I think that this historical moment, post-industrial revolution, has created a set of circumstances that have allowed us to become divorced from the fundamentally cyclical nature of life. And I mean life in the most expansive terms, including non-human life, animals and plants. I mean every natural system, from the ones in our own bodies, to the ones that grow our food, to the weather… None of it is linear, none of it is exponential. It’s all cyclical.
I’m an amateur gardener and very enthusiastic about it. Part of my enthusiasm comes from finding it so refreshing to spend time in a system that is cyclical, and to be reminded that I am that, too. These expectations of constant output, and relentless pursuit, are totally not how life works. I find natural systems to be helpful and grounding antidotes to that myth.
I also see so many parallels between motherhood, gardening and community building. People often talk about how time in nature is healing. I think it’s a reminder of something deep inside us that does not align with a system that insists on more productivity, no matter the circumstances. Are there things that prove to you that human beings are turning towards a natural tendency to care?
I kind of go back and forth on whether I think people are seeing the limitations of our culture’s value system, or as you said, not seeing it, but feeling it in their bodies. I do think there is a sense that life is not supposed to feel like this. I certainly feel that in my own life and I see it in people I know.
I stubbornly believe in what human beings are, and that our magic comes from our limitations, and our capacity to care for each other. I know the market forces are trying to convince us of the opposite… So for me, it’s an act of defiance to live that way, anyway.
With my writing, to the extent that I can, I try to make it okay for other people to do that, too. I keep saying this, but even just being human can feel like an act of resistance. It’s saying, “I have limits. I don’t want to be more productive. I don’t want to be younger… I’m going to get old. I’m going to get slower. I’m going to be less relevant.

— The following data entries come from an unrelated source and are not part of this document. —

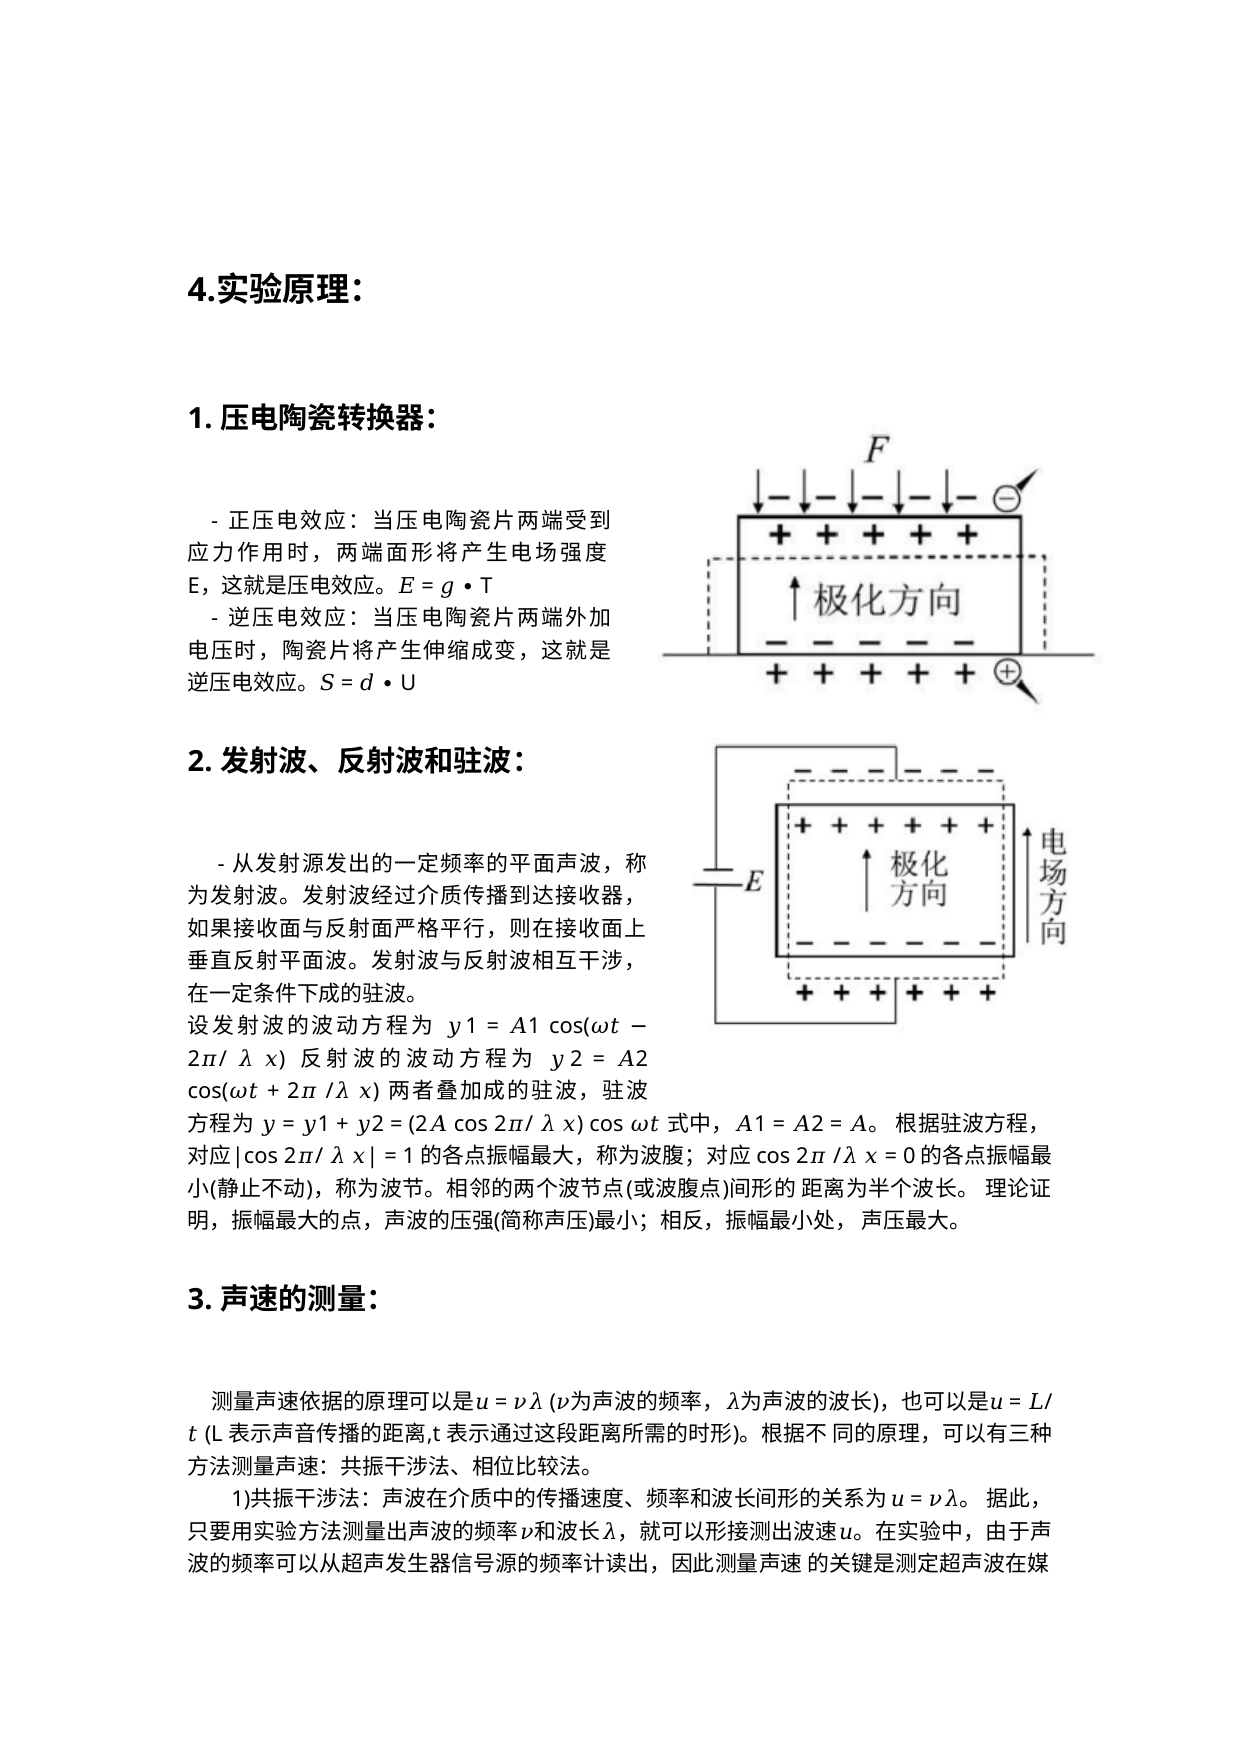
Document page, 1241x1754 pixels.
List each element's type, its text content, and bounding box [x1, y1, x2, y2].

text 设发射波的波动方程为 𝑦1 = 𝐴1 cos(𝜔𝑡 − 2𝜋/ 𝜆 𝑥) 反射波的波动方程为 𝑦2 = 𝐴2 cos(𝜔𝑡 + 2𝜋 /𝜆 𝑥) 两者叠加成的驻波，驻波方程为 𝑦 = 𝑦1 + 𝑦2 = (2𝐴 cos 2𝜋/ 𝜆 𝑥) cos 𝜔𝑡 式中，𝐴1 = 𝐴2 = 𝐴。 根据驻波方程，对应|cos 2𝜋/ 𝜆 𝑥| = 1的各点振幅最大，称为波腹；对应cos 2𝜋 /𝜆 𝑥 = 0的各点振幅最小(静止不动)，称为波节。相邻的两个波节点(或波腹点)间形的 距离为半个波长。 理论证明，振幅最大的点，声波的压强(简称声压)最小；相反，振幅最小处， 声压最大。 [187, 1008, 1053, 1235]
picture [631, 412, 1116, 1091]
subtitle 2. 发射波、反射波和驻波： [187, 727, 666, 792]
subtitle 4.实验原理： [187, 254, 1053, 319]
text - 从发射源发出的一定频率的平面声波，称为发射波。发射波经过介质传播到达接收器，如果接收面与反射面严格平行，则在接收面上垂直反射平面波。发射波与反射波相互干涉，在一定条件下成的驻波。 [187, 845, 666, 1008]
subtitle 3. 声速的测量： [187, 1264, 1053, 1329]
text - 逆压电效应：当压电陶瓷片两端外加电压时，陶瓷片将产生伸缩成变，这就是逆压电效应。𝑆 = 𝑑 ∙ U [187, 600, 631, 697]
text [187, 1481, 1053, 1578]
text 测量声速依据的原理可以是𝑢 = 𝜈𝜆 (𝜈为声波的频率，𝜆为声波的波长)，也可以是𝑢 = 𝐿/ 𝑡 (L 表示声音传播的距离,t 表示通过这段距离所需的时形)。根据不 同的原理，可以有三种方法测量声速：共振干涉法、相位比较法。 [187, 1383, 1053, 1481]
text - 正压电效应：当压电陶瓷片两端受到应力作用时，两端面形将产生电场强度E，这就是压电效应。𝐸 = 𝑔 ∙ T [187, 502, 631, 600]
subtitle 1. 压电陶瓷转换器： [187, 383, 1053, 448]
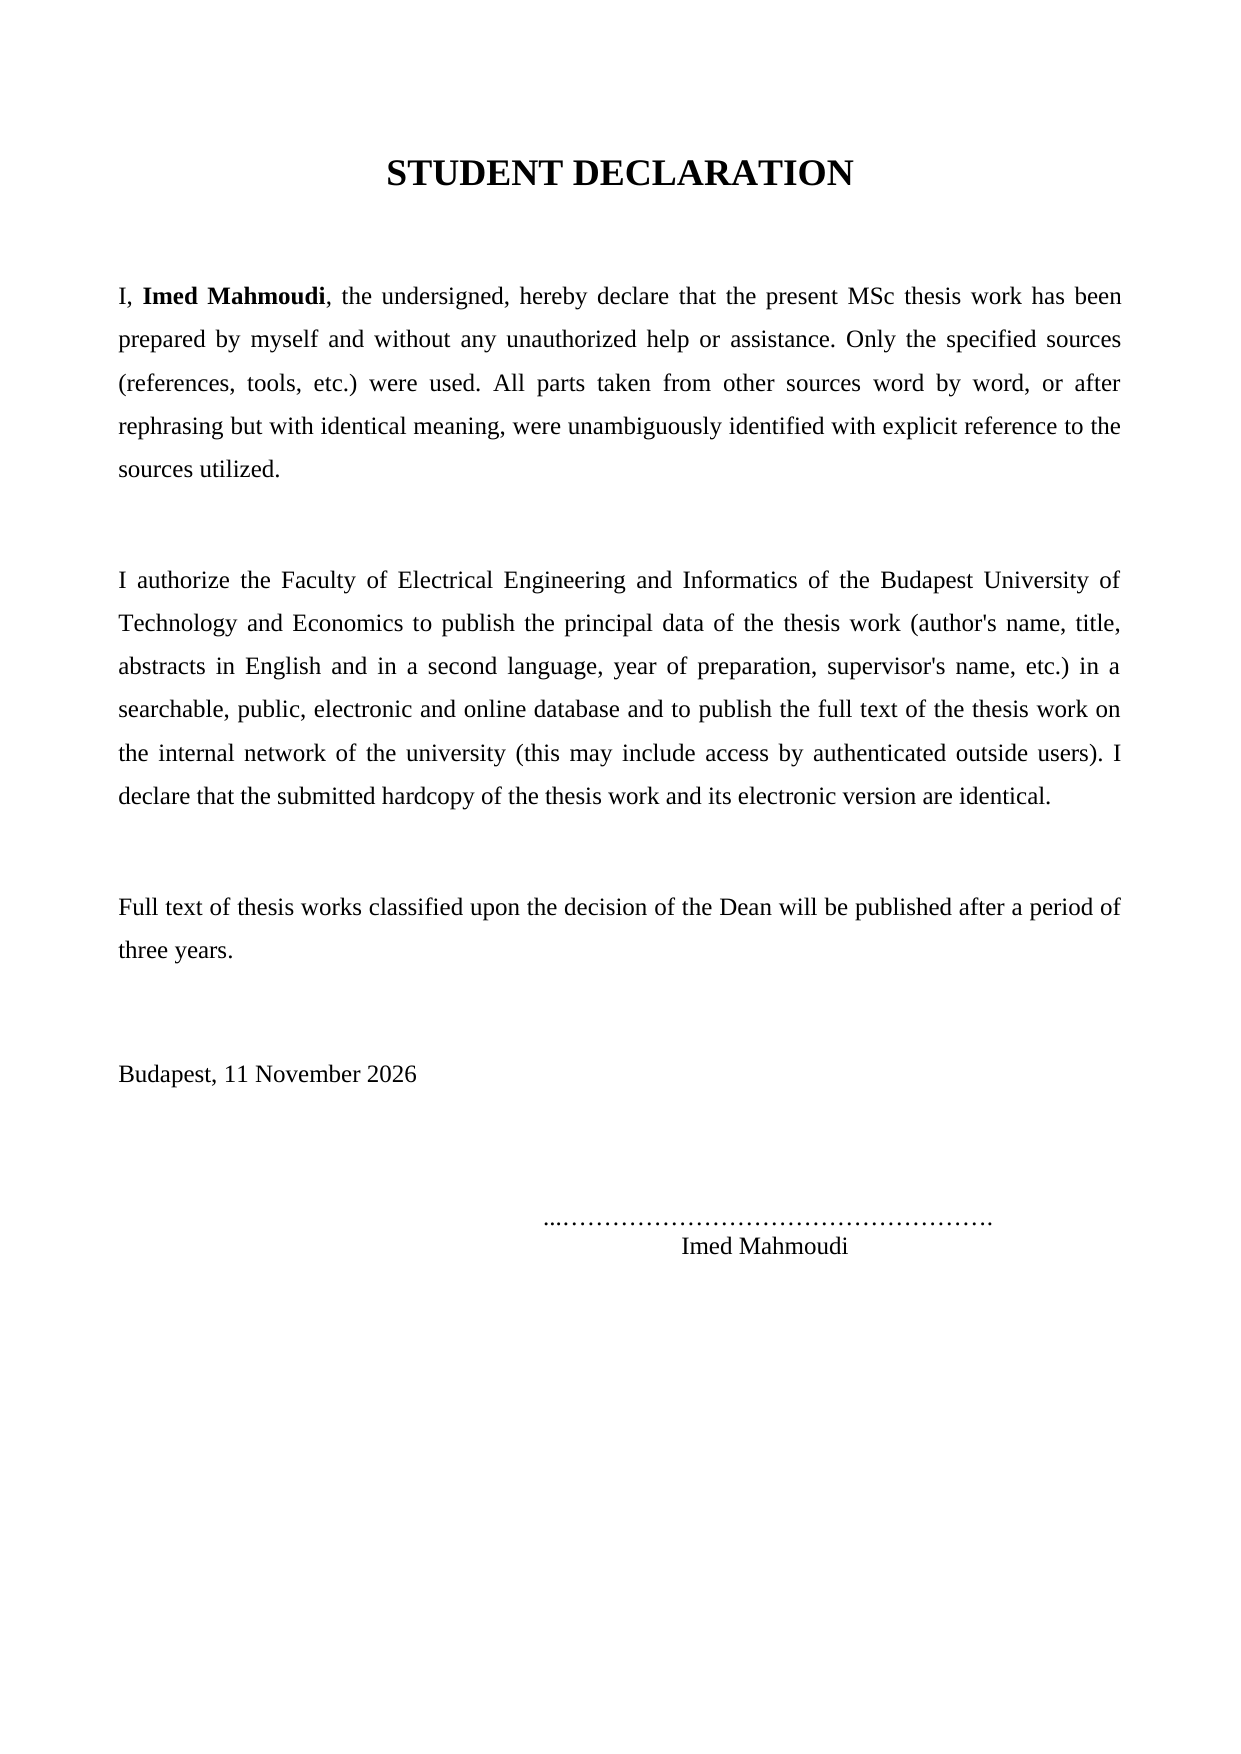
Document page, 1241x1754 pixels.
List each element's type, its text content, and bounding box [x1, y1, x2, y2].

text Budapest, 26 November 2017 [118, 1059, 1122, 1088]
text I, Imed Mahmoudi, the undersigned, hereby declare that the present MSc thesis work has been prepared by myself and without any unauthorized help or assistance. Only the specified sources (references, tools, etc.) were used. All parts taken from other sources word by word, or after rephrasing but with identical meaning, were unambiguously identified with explicit reference to the sources utilized. [118, 281, 1122, 483]
text Full text of thesis works classified upon the decision of the Dean will be published after a period of three years. [118, 892, 1122, 964]
text I authorize the Faculty of Electrical Engineering and Informatics of the Budapest University of Technology and Economics to publish the principal data of the thesis work (author's name, title, abstracts in English and in a second language, year of preparation, supervisor's name, etc.) in a searchable, public, electronic and online database and to publish the full text of the thesis work on the internal network of the university (this may include access by authenticated outside users). I declare that the submitted hardcopy of the thesis work and its electronic version are identical. [118, 565, 1122, 809]
text STUDENT DECLARATION [118, 150, 1122, 193]
text ...……………………………………………. [502, 1202, 1122, 1231]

I’m fine with that.”
Either I’m going to be part of a resurgence of people who are bringing us to back to this, or I’m going to go down swinging, because I think it’s a better way to live.
I love that. Thank you. And thank you for the beautiful writing that you do. Your Substack is called What Do We Do Now That We’re Here? and that really is the question it all comes back to. Here we are, this is the system that we’re in, so how are we going to make the most of it?
It’s funny because I chose that title in 2021, probably right before I got pregnant, and I didn’t know what the answer was. But now, having become a mother, the answer is so obvious to me, and it comes back to taking care of each other. That’s what we’re wired to do. We’re good at it, and we’ve just been convinced otherwise. I learned that through motherhood, but I think part of the work is to make people see that that path is available to all of us. There are other paths to come to that same place. The meaning, and the value, and the way of being lies in the unselfish work of caregiving.
Yes, and to bring it back to the parlance of business and economics, what’s in it for us to care?
So much. It’s liberation from the idea that you constantly have to be getting more, faster, better. It’s liberation from the idea that you have to do everything yourself. It’s liberation from the idea that things, and money, and status, and consumption are going to bring you satisfaction and meaning. There’s a lot there.